• **To do**
Take the data below and copy exactly the lines starting at the one with "left ankle: (484, 1069)" and finishing at the one with "left elbow: (279, 277)", both included.

• **Data for this task**
======

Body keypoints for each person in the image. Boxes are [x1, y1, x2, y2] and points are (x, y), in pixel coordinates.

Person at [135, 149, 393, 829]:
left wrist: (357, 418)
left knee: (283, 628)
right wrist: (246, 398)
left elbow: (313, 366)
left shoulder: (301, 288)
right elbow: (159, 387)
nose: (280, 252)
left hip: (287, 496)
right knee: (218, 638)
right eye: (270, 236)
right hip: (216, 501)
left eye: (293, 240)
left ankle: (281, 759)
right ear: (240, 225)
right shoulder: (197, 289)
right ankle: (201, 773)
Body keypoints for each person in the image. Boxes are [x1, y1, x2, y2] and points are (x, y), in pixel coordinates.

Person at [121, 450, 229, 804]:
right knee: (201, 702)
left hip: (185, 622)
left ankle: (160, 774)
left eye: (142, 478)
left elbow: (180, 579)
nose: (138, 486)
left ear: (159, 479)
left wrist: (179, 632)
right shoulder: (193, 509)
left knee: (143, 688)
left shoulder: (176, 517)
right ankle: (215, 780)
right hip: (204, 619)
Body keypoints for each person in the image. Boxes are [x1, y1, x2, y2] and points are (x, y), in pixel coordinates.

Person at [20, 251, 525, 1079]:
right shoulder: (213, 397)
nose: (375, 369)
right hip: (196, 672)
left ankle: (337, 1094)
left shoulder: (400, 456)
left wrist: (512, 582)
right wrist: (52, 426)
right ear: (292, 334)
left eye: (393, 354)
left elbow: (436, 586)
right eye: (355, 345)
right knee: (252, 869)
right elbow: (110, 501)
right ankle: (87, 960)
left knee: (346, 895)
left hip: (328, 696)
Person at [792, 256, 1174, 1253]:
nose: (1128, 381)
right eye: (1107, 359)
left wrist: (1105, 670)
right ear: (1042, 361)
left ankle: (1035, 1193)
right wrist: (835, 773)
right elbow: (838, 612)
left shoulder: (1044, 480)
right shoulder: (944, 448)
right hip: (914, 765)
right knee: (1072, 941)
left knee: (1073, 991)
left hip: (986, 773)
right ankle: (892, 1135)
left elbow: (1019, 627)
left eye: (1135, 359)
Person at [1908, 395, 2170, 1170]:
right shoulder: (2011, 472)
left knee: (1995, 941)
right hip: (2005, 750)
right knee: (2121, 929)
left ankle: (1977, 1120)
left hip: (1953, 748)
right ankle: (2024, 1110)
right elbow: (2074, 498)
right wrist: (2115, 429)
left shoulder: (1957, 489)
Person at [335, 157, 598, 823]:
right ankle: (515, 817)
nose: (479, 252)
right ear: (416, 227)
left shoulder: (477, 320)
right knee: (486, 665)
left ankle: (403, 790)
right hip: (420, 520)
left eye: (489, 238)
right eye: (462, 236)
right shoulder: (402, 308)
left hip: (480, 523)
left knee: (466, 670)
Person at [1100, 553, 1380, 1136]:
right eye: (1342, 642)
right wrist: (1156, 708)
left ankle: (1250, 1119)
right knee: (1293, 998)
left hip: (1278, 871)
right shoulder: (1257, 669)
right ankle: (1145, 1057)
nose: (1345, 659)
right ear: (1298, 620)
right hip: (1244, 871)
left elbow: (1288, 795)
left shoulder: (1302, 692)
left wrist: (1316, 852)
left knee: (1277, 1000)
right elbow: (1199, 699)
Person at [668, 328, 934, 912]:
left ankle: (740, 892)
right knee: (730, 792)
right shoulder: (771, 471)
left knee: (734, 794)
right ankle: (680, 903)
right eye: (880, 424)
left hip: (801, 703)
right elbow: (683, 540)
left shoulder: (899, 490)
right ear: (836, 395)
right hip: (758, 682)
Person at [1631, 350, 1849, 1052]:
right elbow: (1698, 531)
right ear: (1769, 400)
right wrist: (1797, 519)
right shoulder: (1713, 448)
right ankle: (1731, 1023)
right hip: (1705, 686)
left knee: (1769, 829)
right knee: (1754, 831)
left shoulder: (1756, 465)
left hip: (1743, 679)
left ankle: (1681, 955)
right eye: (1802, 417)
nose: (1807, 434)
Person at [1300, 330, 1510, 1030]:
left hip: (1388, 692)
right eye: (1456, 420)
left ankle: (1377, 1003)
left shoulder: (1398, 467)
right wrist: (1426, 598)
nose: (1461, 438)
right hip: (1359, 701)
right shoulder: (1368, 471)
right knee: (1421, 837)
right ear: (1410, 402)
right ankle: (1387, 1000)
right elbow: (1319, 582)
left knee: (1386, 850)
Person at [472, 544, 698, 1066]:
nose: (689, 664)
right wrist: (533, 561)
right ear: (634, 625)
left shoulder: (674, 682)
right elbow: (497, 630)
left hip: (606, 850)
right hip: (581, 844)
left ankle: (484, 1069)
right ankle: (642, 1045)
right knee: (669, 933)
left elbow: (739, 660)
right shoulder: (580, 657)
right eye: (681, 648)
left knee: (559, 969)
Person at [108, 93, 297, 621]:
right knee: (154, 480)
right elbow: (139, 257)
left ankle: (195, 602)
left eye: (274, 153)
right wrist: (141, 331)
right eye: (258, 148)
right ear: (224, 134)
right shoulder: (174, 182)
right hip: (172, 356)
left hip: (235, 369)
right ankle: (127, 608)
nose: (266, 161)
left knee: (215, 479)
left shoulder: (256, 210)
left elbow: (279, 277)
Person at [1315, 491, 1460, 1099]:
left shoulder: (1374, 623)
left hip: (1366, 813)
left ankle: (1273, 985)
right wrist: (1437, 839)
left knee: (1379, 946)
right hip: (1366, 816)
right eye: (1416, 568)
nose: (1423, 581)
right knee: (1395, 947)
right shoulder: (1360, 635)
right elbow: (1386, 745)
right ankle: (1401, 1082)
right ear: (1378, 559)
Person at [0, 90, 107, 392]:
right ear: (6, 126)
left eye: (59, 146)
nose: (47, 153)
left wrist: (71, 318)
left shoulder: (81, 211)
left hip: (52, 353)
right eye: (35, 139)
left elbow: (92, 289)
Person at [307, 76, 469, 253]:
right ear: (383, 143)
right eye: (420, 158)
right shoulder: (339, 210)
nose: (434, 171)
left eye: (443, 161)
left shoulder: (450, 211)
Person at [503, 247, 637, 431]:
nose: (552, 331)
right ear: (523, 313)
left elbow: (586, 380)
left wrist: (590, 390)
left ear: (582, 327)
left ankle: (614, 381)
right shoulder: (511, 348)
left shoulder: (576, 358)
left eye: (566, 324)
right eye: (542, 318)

======

• **Exercise response**
left ankle: (484, 1069)
right ankle: (642, 1045)
right knee: (669, 933)
left elbow: (739, 660)
right shoulder: (580, 657)
right eye: (681, 648)
left knee: (559, 969)
Person at [108, 93, 297, 621]:
right knee: (154, 480)
right elbow: (139, 257)
left ankle: (195, 602)
left eye: (274, 153)
right wrist: (141, 331)
right eye: (258, 148)
right ear: (224, 134)
right shoulder: (174, 182)
right hip: (172, 356)
left hip: (235, 369)
right ankle: (127, 608)
nose: (266, 161)
left knee: (215, 479)
left shoulder: (256, 210)
left elbow: (279, 277)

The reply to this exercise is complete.